I have worked all my life. I am 80 years old and have only lived off my work as an artist over the last 20. But this has given me great freedom.

ML: From your own experience, how do you think this commercialisation has affected performance as a radical art form? What opportunities and difficulties do you see for younger artists working in performance now?

EF: Performance, like everything else, had to evolve and it has, in different directions. One is commercialisation, it was inevitable from the moment when galleries and institutions started being interested in it, and began circulating derived products such as images, videos, etc, which can be sold and purchased.
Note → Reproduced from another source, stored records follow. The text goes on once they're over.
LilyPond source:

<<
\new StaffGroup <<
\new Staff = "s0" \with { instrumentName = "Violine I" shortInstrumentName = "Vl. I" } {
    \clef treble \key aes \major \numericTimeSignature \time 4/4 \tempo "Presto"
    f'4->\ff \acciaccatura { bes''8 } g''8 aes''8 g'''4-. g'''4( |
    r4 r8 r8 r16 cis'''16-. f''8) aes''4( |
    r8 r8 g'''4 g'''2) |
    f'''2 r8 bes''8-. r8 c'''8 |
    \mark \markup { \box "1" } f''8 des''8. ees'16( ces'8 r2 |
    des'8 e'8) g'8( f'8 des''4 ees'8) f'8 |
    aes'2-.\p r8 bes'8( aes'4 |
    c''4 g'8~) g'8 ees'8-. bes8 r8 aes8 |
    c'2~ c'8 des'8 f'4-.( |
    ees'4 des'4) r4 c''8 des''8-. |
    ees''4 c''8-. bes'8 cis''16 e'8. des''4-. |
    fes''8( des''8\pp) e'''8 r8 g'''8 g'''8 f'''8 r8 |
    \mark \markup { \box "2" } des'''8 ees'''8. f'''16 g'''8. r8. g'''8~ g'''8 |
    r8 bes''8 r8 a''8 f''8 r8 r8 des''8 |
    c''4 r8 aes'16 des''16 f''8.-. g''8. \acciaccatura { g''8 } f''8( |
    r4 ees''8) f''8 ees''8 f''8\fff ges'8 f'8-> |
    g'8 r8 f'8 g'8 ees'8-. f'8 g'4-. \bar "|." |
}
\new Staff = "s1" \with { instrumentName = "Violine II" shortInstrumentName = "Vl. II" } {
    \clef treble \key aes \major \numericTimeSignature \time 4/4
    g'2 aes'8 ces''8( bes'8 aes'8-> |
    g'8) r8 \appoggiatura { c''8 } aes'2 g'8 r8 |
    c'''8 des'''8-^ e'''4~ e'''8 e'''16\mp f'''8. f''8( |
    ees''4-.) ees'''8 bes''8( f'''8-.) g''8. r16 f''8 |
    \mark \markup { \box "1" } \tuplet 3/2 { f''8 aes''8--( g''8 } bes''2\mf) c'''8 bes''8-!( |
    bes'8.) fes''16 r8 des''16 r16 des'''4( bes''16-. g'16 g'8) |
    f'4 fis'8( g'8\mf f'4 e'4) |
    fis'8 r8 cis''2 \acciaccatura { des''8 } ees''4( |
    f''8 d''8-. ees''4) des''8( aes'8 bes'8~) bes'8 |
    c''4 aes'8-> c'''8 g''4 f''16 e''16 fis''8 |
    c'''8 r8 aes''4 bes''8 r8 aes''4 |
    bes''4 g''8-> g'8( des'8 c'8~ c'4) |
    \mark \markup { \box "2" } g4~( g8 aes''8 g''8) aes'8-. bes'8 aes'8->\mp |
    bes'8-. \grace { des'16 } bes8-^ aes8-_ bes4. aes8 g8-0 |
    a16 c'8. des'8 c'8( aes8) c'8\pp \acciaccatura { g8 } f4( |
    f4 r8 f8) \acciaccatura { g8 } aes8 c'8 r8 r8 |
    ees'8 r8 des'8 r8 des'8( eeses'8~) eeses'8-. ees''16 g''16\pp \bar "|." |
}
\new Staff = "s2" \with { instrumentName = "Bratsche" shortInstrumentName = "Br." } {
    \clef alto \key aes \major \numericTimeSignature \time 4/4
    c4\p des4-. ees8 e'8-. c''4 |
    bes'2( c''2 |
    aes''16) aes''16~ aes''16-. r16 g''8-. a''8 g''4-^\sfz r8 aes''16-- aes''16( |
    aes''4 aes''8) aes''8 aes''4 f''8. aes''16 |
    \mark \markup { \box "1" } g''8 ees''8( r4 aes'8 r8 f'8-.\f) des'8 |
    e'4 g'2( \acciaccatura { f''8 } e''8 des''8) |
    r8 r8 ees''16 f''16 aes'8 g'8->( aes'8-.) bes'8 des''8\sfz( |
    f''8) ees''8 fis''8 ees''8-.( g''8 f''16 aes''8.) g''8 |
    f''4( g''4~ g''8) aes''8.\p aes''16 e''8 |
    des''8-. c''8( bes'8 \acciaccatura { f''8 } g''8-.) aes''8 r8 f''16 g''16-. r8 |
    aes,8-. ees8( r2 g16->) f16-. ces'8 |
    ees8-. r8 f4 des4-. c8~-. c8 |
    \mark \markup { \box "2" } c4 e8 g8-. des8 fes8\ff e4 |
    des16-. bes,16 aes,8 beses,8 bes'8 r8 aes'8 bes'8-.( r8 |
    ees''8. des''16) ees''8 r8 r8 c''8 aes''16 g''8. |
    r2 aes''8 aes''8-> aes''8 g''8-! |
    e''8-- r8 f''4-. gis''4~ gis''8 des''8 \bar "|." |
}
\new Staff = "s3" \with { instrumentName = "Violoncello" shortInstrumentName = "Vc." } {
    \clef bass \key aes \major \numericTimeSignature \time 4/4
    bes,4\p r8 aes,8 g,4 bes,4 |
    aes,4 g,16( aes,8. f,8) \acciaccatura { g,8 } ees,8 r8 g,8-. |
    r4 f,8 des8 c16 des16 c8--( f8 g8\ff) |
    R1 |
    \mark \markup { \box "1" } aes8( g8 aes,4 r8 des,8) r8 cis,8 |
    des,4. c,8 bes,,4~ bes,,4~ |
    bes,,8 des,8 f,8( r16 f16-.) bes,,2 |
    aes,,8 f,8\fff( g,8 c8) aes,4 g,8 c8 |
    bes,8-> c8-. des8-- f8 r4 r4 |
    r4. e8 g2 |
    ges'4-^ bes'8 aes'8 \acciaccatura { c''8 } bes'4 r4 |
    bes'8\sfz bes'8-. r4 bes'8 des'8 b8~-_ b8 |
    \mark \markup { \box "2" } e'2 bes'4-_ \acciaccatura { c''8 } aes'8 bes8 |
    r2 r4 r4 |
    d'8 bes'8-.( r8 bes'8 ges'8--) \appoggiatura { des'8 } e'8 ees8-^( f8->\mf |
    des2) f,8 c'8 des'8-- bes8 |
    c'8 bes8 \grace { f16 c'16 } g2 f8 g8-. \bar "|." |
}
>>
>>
At the same time, today’s world is not the same as that of the 1960s. Artists are faced with very different social, political and economic situations, and thus forms and content evolve as well. In some instances performance is becoming more theatrical, in others largely participatory. For better or worse, technological elements are introduced that did not exist in the 1960s. The risk, on account of the institution, is the formatisation of performance to fulfil the needs of the institution rather than itself. But in this scenario it is a matter of individual responsibility, each artist is free to choose if they want to accept this, and if they don’t, they have to accept the risks this entails, such as marginalisation etc.
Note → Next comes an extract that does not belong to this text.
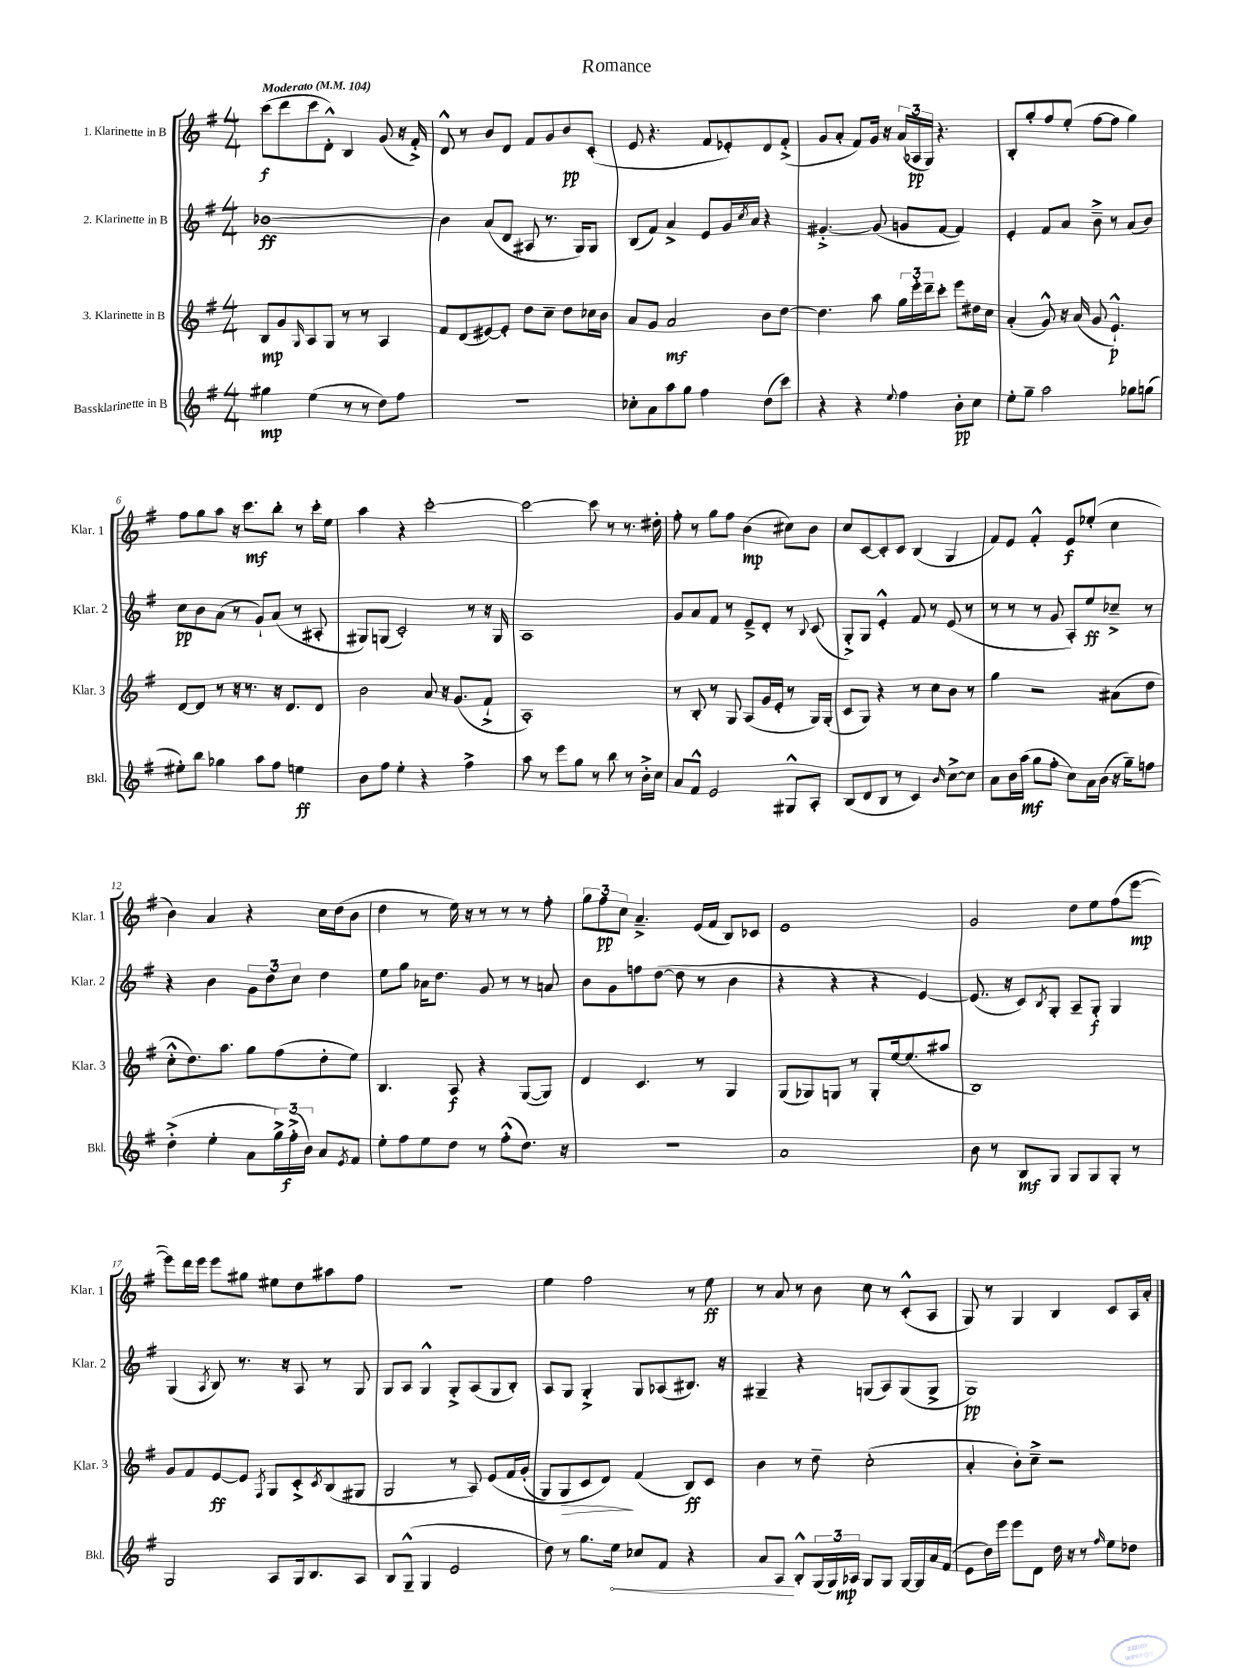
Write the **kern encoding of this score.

Mónica Laiseca is a mother, curator and lecturer based in Glasgow. She has worked with artists including Anne Collier, Duncan Campbell, Ines Schaber, Redmond Entwistle and Ruth Proctor. She is the author of a monograph on art and politics in Spain in the 1960s (published by CSIC, Madrid, 2006). She has held curatorial roles at Open Eye Gallery (Liverpool), Belfast Exposed (Belfast), Instituto Cervantes (Tokyo) and the University of East Anglia (Norwich). Mónica leads the MLitt Curatorial Practice (Contemporary Art) programme, jointly run between The Glasgow School of Art and the University of Glasgow.

Esther Ferrer (b. 1937, San Sebastián) is a Spanish Basque artist living and working in Paris. A proponent of free expression, confrontation, feminism and authentic experience, Ferrer is best known for her performances, her principal form of artistic expression since 1965, both as a soloist and as a member of the pioneering experimental music and performance art group ZAJ (formed in 1964). Her work has always been oriented to ephemeral artistic action rather than to permanent artistic production. She created, in collaboration with the painter José Antonio Sistiaga, the first Workshop for Free Expression, in the early 60s, an activity that was to inspire other similar groups in Spain. Beginning in the 70s, she has also been quite active in the visual arts: reworked photographs, installations, canvases and constructions based on the prime number series Pi etc.

Her work proposes a particular kind of minimalism, which she sometimes terms “rigorous absurdity”. Ferrer has performed across Europe (Yugoslavia, Poland, Germany, Italy, France, Switzerland, Belgium, Hungary, Holland, Denmark, Norway, Slovakia, Bulgaria, Czech Republic, Spain, etc), as well as in Cuba, the United States, Mexico, Japan, Thailand, Korea and Palestine. She has exhibited widely, including at Galerie Donguy (Paris), Statsgalerie (Stuttgart), Koldo Mitxelena Kulturunea (San Sebastián) and Centro Andaluz de Arte Contemporáneo (Sevilla). In 1999 Ferrer was one of two Spanish artists chosen to represent Spain at the Venice Bienniale.

In 2009, the Spanish Ministry of Culture awarded her the National Fine Arts Prize. In 2012, the Basque government awarded her the Gure Artea, a prize for artistic creation. In 2014 she was awarded the MAV Prize—Mujeres en las Artes Visuales [Women in Visual Arts] and the Velázquez Prize. In 2013, the Regional Contemporary Art Fund in Brittany (FRAC) hosted the first major retrospective exhibition of Esther Ferrer in France, Le chemin se fait en marchant (Face A) [The path is created as you walk], followed by Face B. Image/Self-Portrait, at the MAC/VAL in 2014. A new retrospective titled All Variations Are Valid, Including This One, curated by Laurence Rassel and Mar Villaespesa, opened in Madrid at Museo Nacional Reina Sofía in October 2017.